IDENTIFIKASI MAKROBENTOS SEBAGAI BIOINDIKATOR PENCEMARAN AIR DI DAERAH ALIRAN SUNGAI BEDADUNG
Abstract
Kualitas sumber air dari sungai-sungai penting di Indonesia umumnya
tercemar berat oleh limbah organik yang berasal dari limbah penduduk dan industri.
Berdasarkan hasil kajian yang telah dilakukan Pusat Litbang SDA (2004),
menunjukkan bahwa status mutu air di berbagai sungai penting di Indonesia seperti,
Sungai Krueng Tamiang di Provinsi Namro Aceh Darusalam dan Kali Dendeng di
Provinsi Nusa Tenggara Barat masuk kategori memenuhi baku mutu air yang
ditetapkan pada bagian hulu, sedangkan bagian hilir sudah tercemar ringan. Sungai
yang masuk kategori tercemar berat dari hulu sampai hilir adalah Sungai Ciliwung di
Provinsi DKI Jakarta dan Sungai Citarum di Provinsi Jawa Barat, sedangkan provinsi
lainnya masuk kategori tercemar ringan dan tercemar sedang.
Berdasarkan studi pendahuluan aktivitas masyarakat Jember di aliran Sungai
Bedadung masih kurang baik. Di Kelurahan Jember Lor dan Sumbersari masih
terlihat aktivitas masyarakat antara lain mandi, cuci, kakus, dan penyaluran limbah
domestik langsung ke sungai. Beberapa pabrik atau industri rumah tangga
diperkirakan juga membuang limbahnya langsung ke sungai. Hasil pengujian oleh
Kantor Lingkungan Hidup (2011), pada badan air Sungai Bedadung di muara Sungai
Bedadung dan Jompo, menunjukkan dari tiga titik sampel diketahui nilai DO sudah
melebihi baku mutu lingkungan yang ditetapkan, yaitu sebesar 5,67 mg/l.
Kualitas air dapat ditentukan dengan beberapa indikator, yaitu fisika, kimia,
dan biologi. Pengukuran parameter fisika dan kimia hanya dapat menggambarkan
kualitas lingkungan pada waktu tertentu. Salah satu cara menentukan indikator
biologi adalah dengan analisa hewan makrobentos. Hewan makrobentos adalah
golongan invertebrata akuatik yang sebagian besar atau seluruh hidupnya berada di
dasar perairan, sesil, atau merayap dengan ukuran lebih besar dari 1 mm.
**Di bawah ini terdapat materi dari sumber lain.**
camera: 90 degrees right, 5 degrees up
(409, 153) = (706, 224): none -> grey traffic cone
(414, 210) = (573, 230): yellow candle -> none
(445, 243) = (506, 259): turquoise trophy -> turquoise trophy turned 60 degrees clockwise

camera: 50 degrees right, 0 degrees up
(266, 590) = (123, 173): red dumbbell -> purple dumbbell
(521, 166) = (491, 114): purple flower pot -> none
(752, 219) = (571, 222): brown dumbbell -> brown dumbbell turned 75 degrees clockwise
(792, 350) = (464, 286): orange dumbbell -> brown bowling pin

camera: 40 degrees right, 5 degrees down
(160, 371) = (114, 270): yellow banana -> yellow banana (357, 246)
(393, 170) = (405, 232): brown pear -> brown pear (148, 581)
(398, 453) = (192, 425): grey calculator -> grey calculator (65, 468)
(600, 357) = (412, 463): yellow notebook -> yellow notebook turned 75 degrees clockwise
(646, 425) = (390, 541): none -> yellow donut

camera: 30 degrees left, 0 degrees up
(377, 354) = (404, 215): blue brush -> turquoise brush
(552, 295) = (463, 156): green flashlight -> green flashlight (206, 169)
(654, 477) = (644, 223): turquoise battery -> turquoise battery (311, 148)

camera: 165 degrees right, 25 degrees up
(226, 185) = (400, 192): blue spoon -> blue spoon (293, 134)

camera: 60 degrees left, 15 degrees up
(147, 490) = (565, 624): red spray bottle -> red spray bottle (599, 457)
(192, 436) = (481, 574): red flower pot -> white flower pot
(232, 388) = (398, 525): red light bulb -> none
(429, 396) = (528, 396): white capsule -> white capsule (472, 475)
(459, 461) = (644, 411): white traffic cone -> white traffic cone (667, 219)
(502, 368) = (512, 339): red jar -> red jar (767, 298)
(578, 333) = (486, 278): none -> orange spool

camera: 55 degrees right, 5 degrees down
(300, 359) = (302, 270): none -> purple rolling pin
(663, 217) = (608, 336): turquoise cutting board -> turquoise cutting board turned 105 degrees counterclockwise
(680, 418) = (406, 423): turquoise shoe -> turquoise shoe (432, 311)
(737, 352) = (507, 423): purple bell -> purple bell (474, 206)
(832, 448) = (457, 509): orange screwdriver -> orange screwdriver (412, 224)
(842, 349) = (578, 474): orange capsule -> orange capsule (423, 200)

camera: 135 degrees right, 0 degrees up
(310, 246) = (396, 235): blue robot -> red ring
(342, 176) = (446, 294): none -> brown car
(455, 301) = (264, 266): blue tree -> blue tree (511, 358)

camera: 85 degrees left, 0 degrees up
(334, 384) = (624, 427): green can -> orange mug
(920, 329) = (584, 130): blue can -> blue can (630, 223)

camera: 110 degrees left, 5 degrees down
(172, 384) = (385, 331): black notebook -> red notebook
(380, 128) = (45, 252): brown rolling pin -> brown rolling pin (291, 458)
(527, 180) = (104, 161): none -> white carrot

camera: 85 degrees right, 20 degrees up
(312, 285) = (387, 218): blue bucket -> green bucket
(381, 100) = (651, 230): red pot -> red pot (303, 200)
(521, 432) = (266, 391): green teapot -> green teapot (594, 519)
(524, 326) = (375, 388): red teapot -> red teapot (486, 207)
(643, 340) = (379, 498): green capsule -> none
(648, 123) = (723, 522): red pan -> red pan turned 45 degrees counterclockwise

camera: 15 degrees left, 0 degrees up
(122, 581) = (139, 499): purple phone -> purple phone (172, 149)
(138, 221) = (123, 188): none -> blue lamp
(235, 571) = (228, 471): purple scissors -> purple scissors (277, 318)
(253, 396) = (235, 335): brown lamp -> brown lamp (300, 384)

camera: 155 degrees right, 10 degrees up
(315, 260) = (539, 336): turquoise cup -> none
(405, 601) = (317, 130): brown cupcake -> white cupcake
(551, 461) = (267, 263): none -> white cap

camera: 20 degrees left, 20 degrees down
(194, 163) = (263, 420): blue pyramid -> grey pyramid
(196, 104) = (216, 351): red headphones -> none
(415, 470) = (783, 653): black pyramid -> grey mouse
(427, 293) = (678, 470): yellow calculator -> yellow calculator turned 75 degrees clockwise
Penelitian ini menggunakan metode penelitian analitik. Pengumpulan data
dilakukan dengan pengambilan hewan makrobentos di Sungai Bedadung serta
melakukan wawancara mendalam dan observasi. Teknik pengambilan sampel yang
digunakan adalah purposive sampling dengan melakukan penelitian di dua tempat
yaitu Kelurahan Jember Lor sebagai stasiun I dan Kelurahan Sumbersari sebagai
stasiun II.
Hasil penelitian menunjukkan bahwa sumber pencemar Sungai Bedadung di
stasiun I dan stasiun II berasal dari limbah domestik dan limbah industri. Limbah
domestik berupa limbah padat yang berupa sampah dan limbah cair dari buangan
kamar mandi, dapur dan juga berasal dari aktivitas masyarakat yang dilakukan di
sungai yaitu mandi, cuci dan kakus. Limbah industri di stasiun I berupa limbah kulit
seafood, cat, thinner, oli, dan limbah cair proses pembuatan tempe. Sedangkan
limbah industri di stasiun II berupa limbah laundry, tinta, thinner, dan oli. Selain itu
ditemukan penyakit terkait waterborne disease yang diderita oleh masyarakat sekitar
adalah berupa penyakit menular yaitu tifus, hepatitis A, diare dan disentri. Jenis
makrobentos yang didapat dari pengambilan di stasiun I ditemukan 9 jenis yaitu
Bithynia, Pleurocera, Euthyplocia, Goniobasis, Rotaria, Heptagenia, Ophiogompus,
Philopotalamus, dan Spesies A. Sedangkan di stasiun II hanya ditemukan 3 jenis
yaitu Bithynia, Pleurocera, dan Spesies A. Sehingga kualitas air Sungai Bedadung
berdasarkan indeks diversitas atau indeks keanekaragaman di stasiun I termasuk
dalam kategori tercemar ringan (H’=2,19) dan stasiun II termasuk kategori tercemar
berat (H’=0,92). Selain menggunakan indeks keanekaragaman juga dilakukan uji
statistik yang menunjukkan ada perbedaan pencemaran di stasiun I dan stasiun II.